--- Exercise details ---
Copy each of the items below line for line, keeping every number and symbol the same.

--- Data for processing ---
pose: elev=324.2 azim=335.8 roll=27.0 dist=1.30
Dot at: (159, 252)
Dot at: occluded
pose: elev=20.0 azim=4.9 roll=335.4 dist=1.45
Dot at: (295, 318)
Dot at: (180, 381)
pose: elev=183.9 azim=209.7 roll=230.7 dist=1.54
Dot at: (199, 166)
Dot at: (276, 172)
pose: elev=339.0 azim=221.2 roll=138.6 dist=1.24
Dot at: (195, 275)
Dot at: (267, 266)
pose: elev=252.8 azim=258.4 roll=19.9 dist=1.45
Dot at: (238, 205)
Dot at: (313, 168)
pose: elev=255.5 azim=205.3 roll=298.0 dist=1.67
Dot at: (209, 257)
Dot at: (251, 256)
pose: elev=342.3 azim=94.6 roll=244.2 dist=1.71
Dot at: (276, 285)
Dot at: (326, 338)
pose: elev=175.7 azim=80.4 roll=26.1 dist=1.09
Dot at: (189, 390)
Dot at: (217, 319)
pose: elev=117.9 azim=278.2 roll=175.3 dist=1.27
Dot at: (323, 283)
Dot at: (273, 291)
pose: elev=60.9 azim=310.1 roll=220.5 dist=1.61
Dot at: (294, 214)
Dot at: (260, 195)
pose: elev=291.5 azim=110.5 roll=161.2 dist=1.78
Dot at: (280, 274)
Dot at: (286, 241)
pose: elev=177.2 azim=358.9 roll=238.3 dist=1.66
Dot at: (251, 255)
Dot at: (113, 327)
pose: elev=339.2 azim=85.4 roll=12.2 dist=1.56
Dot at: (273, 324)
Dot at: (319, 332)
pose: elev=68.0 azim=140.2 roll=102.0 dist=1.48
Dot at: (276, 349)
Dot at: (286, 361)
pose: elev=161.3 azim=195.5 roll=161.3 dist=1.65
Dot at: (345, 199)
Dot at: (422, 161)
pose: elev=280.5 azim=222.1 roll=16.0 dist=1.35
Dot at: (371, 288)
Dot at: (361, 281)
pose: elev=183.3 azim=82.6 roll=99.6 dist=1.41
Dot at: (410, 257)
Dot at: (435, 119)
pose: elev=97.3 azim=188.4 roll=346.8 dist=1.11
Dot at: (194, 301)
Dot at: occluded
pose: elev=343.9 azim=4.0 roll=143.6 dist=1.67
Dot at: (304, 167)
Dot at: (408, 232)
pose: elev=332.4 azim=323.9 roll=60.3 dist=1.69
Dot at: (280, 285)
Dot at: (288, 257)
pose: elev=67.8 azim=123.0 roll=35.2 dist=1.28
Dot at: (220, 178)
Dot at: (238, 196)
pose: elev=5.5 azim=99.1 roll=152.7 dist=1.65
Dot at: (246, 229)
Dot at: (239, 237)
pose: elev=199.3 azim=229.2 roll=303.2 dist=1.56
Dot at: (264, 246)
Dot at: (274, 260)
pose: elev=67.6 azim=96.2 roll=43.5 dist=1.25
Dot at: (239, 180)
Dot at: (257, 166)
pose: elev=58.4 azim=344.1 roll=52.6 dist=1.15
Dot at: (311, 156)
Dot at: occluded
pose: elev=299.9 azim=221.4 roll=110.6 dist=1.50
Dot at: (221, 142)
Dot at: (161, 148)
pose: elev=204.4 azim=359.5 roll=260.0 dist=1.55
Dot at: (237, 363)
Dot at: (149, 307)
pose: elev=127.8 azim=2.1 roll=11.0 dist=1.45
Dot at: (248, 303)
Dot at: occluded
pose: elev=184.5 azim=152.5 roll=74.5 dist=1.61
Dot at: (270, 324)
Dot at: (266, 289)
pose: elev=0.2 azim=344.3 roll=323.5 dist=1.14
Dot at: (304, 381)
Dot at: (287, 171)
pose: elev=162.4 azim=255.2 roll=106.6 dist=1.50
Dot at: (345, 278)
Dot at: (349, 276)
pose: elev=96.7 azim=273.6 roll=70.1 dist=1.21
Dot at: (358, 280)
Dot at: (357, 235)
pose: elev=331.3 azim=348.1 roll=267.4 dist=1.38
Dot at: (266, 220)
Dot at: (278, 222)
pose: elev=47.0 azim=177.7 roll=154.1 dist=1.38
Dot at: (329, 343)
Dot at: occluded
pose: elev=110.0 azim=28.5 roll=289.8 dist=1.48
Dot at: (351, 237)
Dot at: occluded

--- Response for this exercise ---
pose: elev=324.2 azim=335.8 roll=27.0 dist=1.30
Dot at: (159, 252)
Dot at: occluded
pose: elev=20.0 azim=4.9 roll=335.4 dist=1.45
Dot at: (295, 318)
Dot at: (180, 381)
pose: elev=183.9 azim=209.7 roll=230.7 dist=1.54
Dot at: (199, 166)
Dot at: (276, 172)
pose: elev=339.0 azim=221.2 roll=138.6 dist=1.24
Dot at: (195, 275)
Dot at: (267, 266)
pose: elev=252.8 azim=258.4 roll=19.9 dist=1.45
Dot at: (238, 205)
Dot at: (313, 168)
pose: elev=255.5 azim=205.3 roll=298.0 dist=1.67
Dot at: (209, 257)
Dot at: (251, 256)
pose: elev=342.3 azim=94.6 roll=244.2 dist=1.71
Dot at: (276, 285)
Dot at: (326, 338)
pose: elev=175.7 azim=80.4 roll=26.1 dist=1.09
Dot at: (189, 390)
Dot at: (217, 319)
pose: elev=117.9 azim=278.2 roll=175.3 dist=1.27
Dot at: (323, 283)
Dot at: (273, 291)
pose: elev=60.9 azim=310.1 roll=220.5 dist=1.61
Dot at: (294, 214)
Dot at: (260, 195)
pose: elev=291.5 azim=110.5 roll=161.2 dist=1.78
Dot at: (280, 274)
Dot at: (286, 241)
pose: elev=177.2 azim=358.9 roll=238.3 dist=1.66
Dot at: (251, 255)
Dot at: (113, 327)
pose: elev=339.2 azim=85.4 roll=12.2 dist=1.56
Dot at: (273, 324)
Dot at: (319, 332)
pose: elev=68.0 azim=140.2 roll=102.0 dist=1.48
Dot at: (276, 349)
Dot at: (286, 361)
pose: elev=161.3 azim=195.5 roll=161.3 dist=1.65
Dot at: (345, 199)
Dot at: (422, 161)
pose: elev=280.5 azim=222.1 roll=16.0 dist=1.35
Dot at: (371, 288)
Dot at: (361, 281)
pose: elev=183.3 azim=82.6 roll=99.6 dist=1.41
Dot at: (410, 257)
Dot at: (435, 119)
pose: elev=97.3 azim=188.4 roll=346.8 dist=1.11
Dot at: (194, 301)
Dot at: occluded
pose: elev=343.9 azim=4.0 roll=143.6 dist=1.67
Dot at: (304, 167)
Dot at: (408, 232)
pose: elev=332.4 azim=323.9 roll=60.3 dist=1.69
Dot at: (280, 285)
Dot at: (288, 257)
pose: elev=67.8 azim=123.0 roll=35.2 dist=1.28
Dot at: (220, 178)
Dot at: (238, 196)
pose: elev=5.5 azim=99.1 roll=152.7 dist=1.65
Dot at: (246, 229)
Dot at: (239, 237)
pose: elev=199.3 azim=229.2 roll=303.2 dist=1.56
Dot at: (264, 246)
Dot at: (274, 260)
pose: elev=67.6 azim=96.2 roll=43.5 dist=1.25
Dot at: (239, 180)
Dot at: (257, 166)
pose: elev=58.4 azim=344.1 roll=52.6 dist=1.15
Dot at: (311, 156)
Dot at: occluded
pose: elev=299.9 azim=221.4 roll=110.6 dist=1.50
Dot at: (221, 142)
Dot at: (161, 148)
pose: elev=204.4 azim=359.5 roll=260.0 dist=1.55
Dot at: (237, 363)
Dot at: (149, 307)
pose: elev=127.8 azim=2.1 roll=11.0 dist=1.45
Dot at: (248, 303)
Dot at: occluded
pose: elev=184.5 azim=152.5 roll=74.5 dist=1.61
Dot at: (270, 324)
Dot at: (266, 289)
pose: elev=0.2 azim=344.3 roll=323.5 dist=1.14
Dot at: (304, 381)
Dot at: (287, 171)
pose: elev=162.4 azim=255.2 roll=106.6 dist=1.50
Dot at: (345, 278)
Dot at: (349, 276)
pose: elev=96.7 azim=273.6 roll=70.1 dist=1.21
Dot at: (358, 280)
Dot at: (357, 235)
pose: elev=331.3 azim=348.1 roll=267.4 dist=1.38
Dot at: (266, 220)
Dot at: (278, 222)
pose: elev=47.0 azim=177.7 roll=154.1 dist=1.38
Dot at: (329, 343)
Dot at: occluded
pose: elev=110.0 azim=28.5 roll=289.8 dist=1.48
Dot at: (351, 237)
Dot at: occluded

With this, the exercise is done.